Para quem tem a felicidade de ter a memória curta, valerá a pena lembrar que a reivindicação de um referendo para decidir da continuação do RU na UE era a principal (e única) linha programática do UKIP. Cameron, sensível ao histrionismo de Nigel Farage e pouco atento à realidade sociológica da migração do eleitorado Labour para o UKIP, decidiu apanhar a luva atirada por Farage e embarcar na promoção de tal referendo.
A campanha eleitoral tem permitido observar de perto o melhor da natureza humana. O Labour, que deveria apoiar a permanência na UE, tem um líder que está, nesta como noutras matérias, algures em 1970, no período de pré-adesão do RU, período durante o qual o partido era contra a adesão. Corbyn tem andado tão perdido na campanha que os apoiantes do Bremain desejam com veemência que não participe na mesma. Pelo Labour há quem espere que, com os resultados do referendo, chegue a certidão de óbito de Corbyn como líder sem que seja necessário aguardar pelas próximas eleições.
Qualquer que seja o resultado do referendo, os Tories darão rédea solta à balcanização do partido. Se o Bremain ganhar, Cameron irá defenestrar a metade do governo que fez campanha pelo Brexit, ao mesmo tempo que muitos Tories tentarão afastá-lo do cargo de PM, lembrando que o referendo foi “self- -inflicted pain” por Cameron, que já havia anunciado que não se recandidataria a um terceiro mandato. Se o Brexit vencer, Cameron já não será PM na noite de 23 de junho. Boris não quererá suceder-lhe sem um banho lustral nas urnas que o legitime como líder, afastando a imagem do golpista que surfou o referendo para chegar ao poder e promoveu a guerra civil “blue on blue”.

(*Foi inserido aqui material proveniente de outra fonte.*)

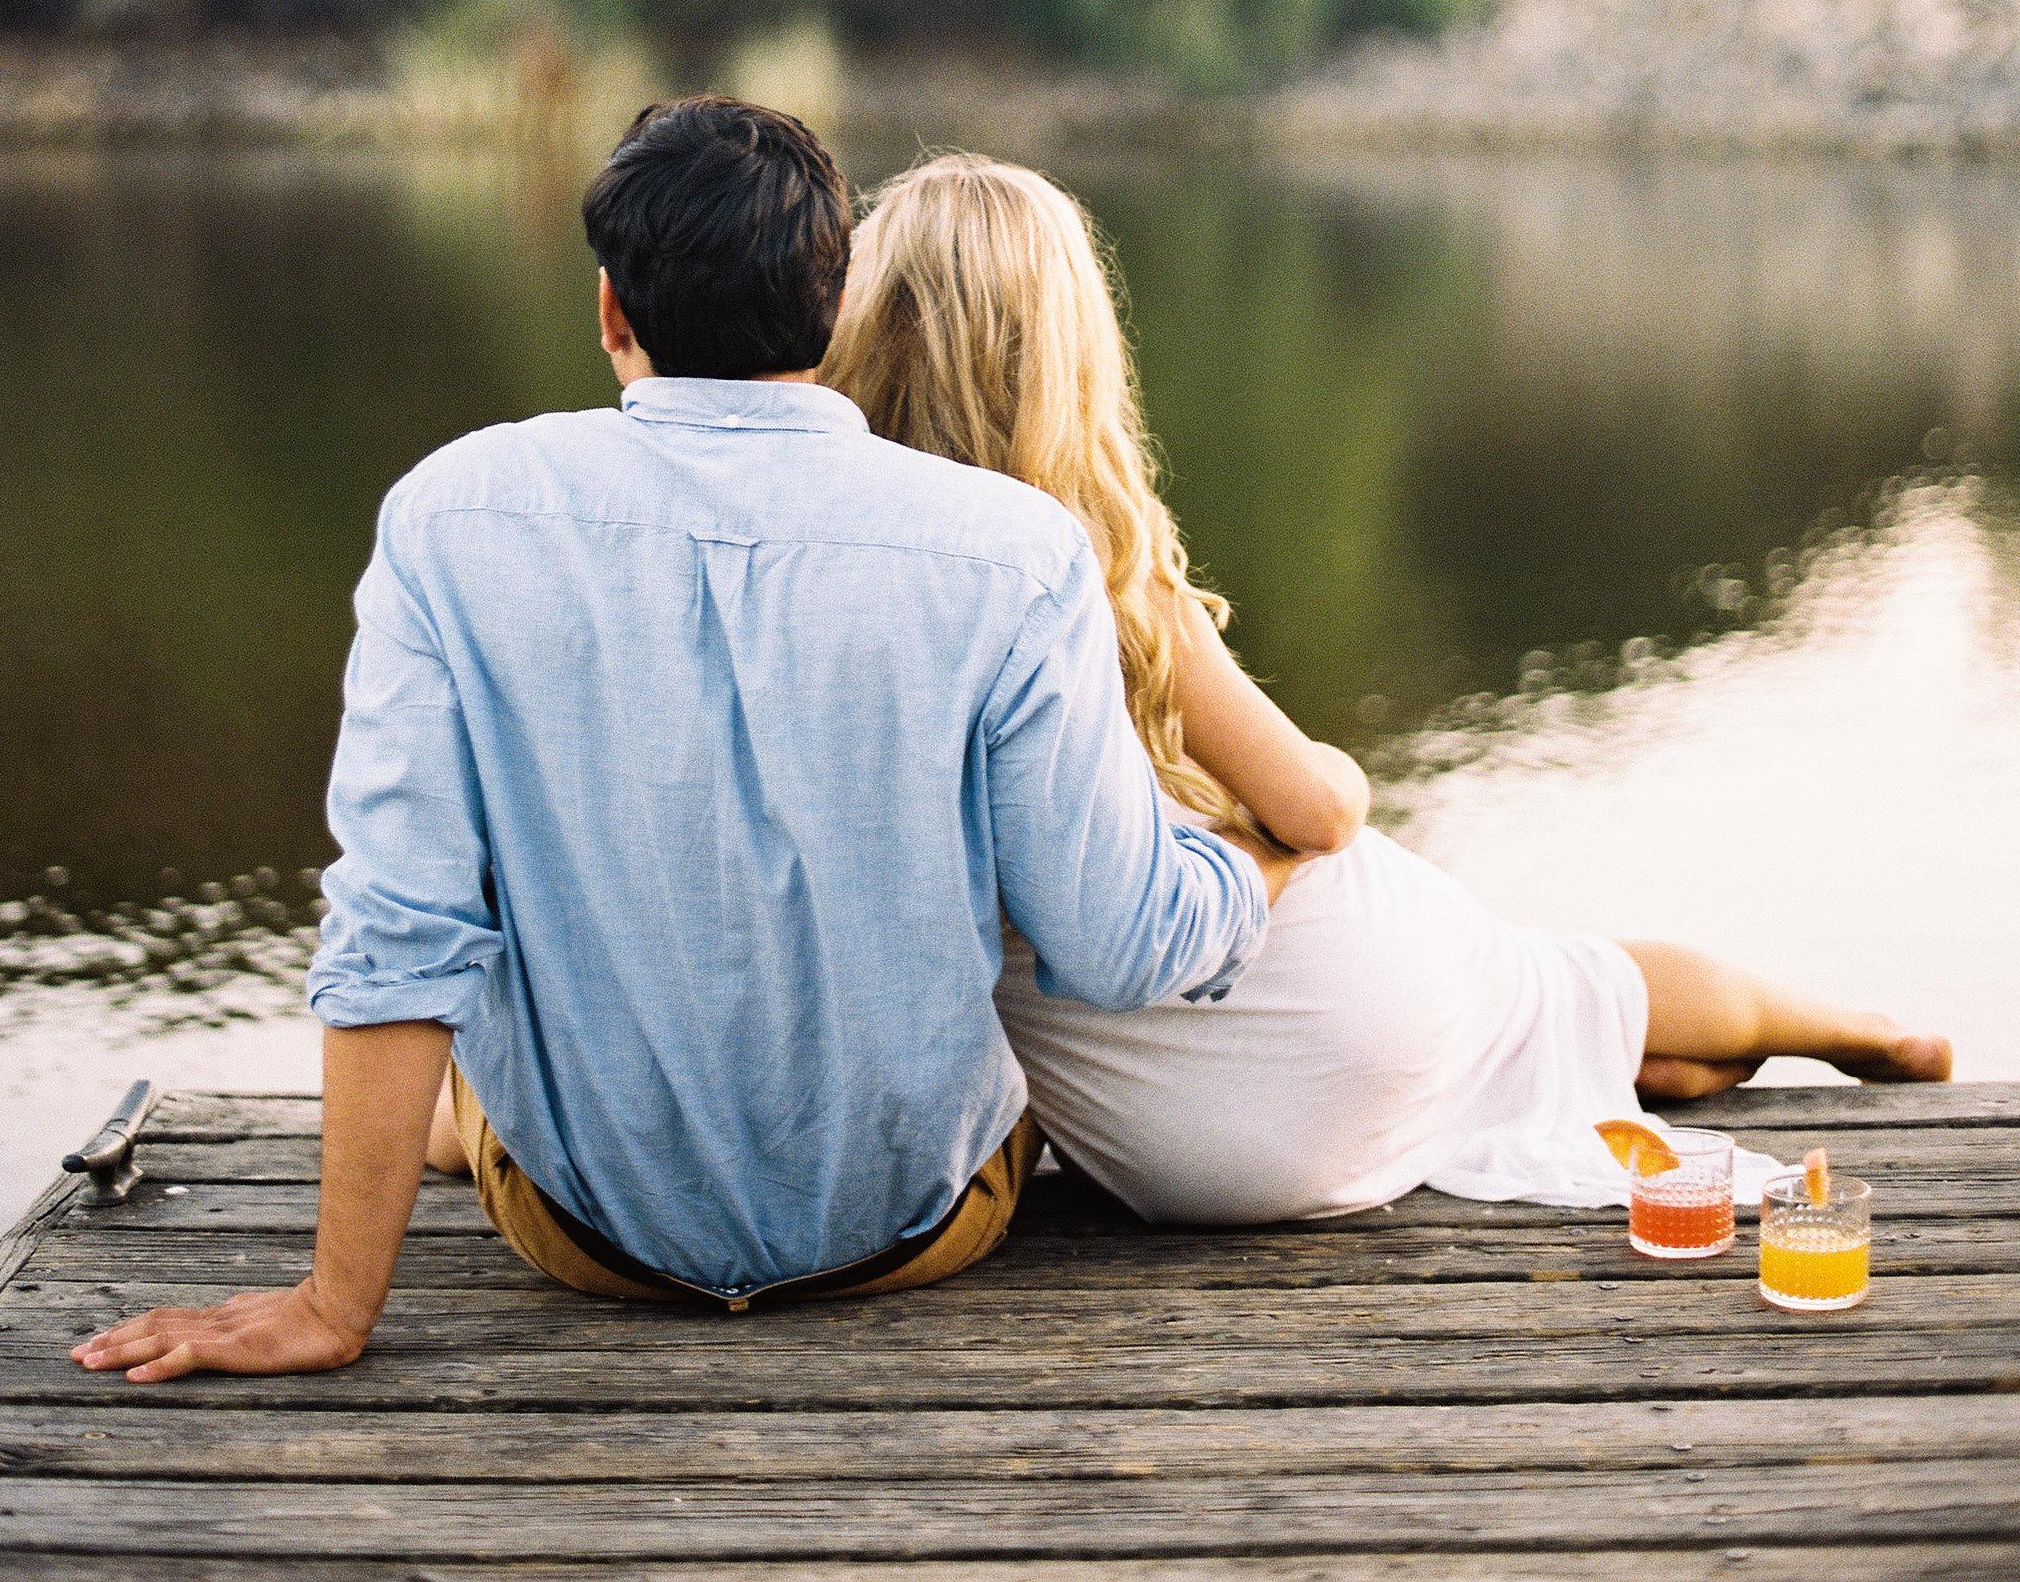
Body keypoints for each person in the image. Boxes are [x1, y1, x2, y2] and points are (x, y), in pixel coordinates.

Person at [74, 101, 1296, 1386]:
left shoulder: (452, 517)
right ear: (829, 313)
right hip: (917, 1234)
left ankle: (465, 1127)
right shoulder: (1012, 550)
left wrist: (333, 1306)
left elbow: (401, 930)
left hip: (584, 1240)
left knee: (499, 984)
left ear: (613, 312)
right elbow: (1113, 950)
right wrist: (1250, 869)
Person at [822, 152, 1954, 1227]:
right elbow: (1313, 814)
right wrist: (1344, 780)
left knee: (1582, 1035)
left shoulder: (833, 579)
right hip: (1348, 995)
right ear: (1069, 351)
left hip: (1195, 1152)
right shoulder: (1107, 566)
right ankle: (1862, 1030)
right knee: (1553, 985)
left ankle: (1762, 1042)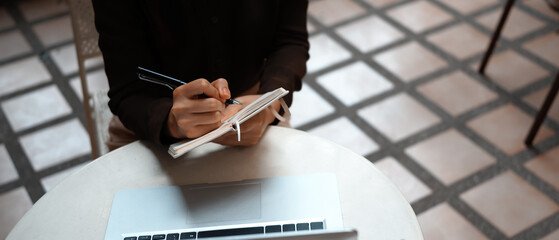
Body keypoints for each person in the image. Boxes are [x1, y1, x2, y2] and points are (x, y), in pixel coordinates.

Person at [92, 0, 309, 149]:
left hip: (254, 108)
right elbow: (127, 91)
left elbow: (290, 42)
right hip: (148, 122)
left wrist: (266, 106)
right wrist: (170, 121)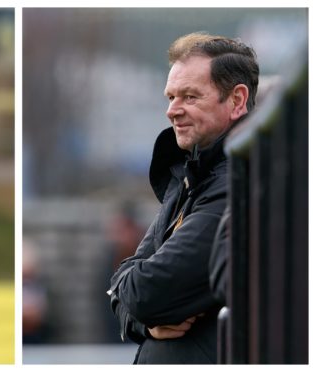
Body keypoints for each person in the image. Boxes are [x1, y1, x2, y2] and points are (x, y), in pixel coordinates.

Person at [108, 32, 259, 364]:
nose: (172, 111)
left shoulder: (240, 184)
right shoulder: (190, 176)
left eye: (189, 97)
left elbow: (148, 292)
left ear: (236, 100)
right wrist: (145, 325)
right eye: (170, 97)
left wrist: (139, 306)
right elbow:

Qualquer que seja o resultado do referendo, sairá reforçada a possibilidade de um novo referendo na Escócia e de este ser ganho pelos independentistas, sendo provável que o País de Gales vá pelo mesmo caminho. Se o Brexit ganhar, os referendos para desunir o Reino serão convocados até ao final do ano.
Ainda antes do referendo britânico, assistimos à multiplicação das taxas de juros negativas a 10 anos nos títulos de dívida alemã, muito contribuindo para convencer de vez os alemães de que devem voltar ao marco. Mais do que um Grexit do euro, estamos muito próximos de um Ausgang alemão.
Qualquer que seja o resultado do referendo britânico, o efeito de contágio é garantido e outros Estados irão submeter a referendo matérias várias que estão reguladas pelos tratados a que se vincularam.
Antes das eleições de 2017 em França e na Alemanha, nem Hollande nem Merkel estão minimamente disponíveis para se ocuparem da UE. Em caso de Brexit será marcado à pressa um Conselho Europeu no qual os speechwriters de serviço tentarão agrafar umas frases grandiloquentes sobre o futuro da Europa a meia dúzia de medidas que façam de eco: um Erasmus plus; um reforço da agência Frontex e do patrulhamento da fronteira externa da UE; um comissário europeu itinerante que passe os dias da semana em périplo pelas capitais dos agora 27 Estados--membros, “très à l’écoute des citoyens européens”.
Em caso de Bremain, o Conselho Europeu de junho e os speechwriters de serviço farão exatamente o mesmo que se descreve no parágrafo anterior.
Europa, verão de 2016. Que reste-t-il de nos amours?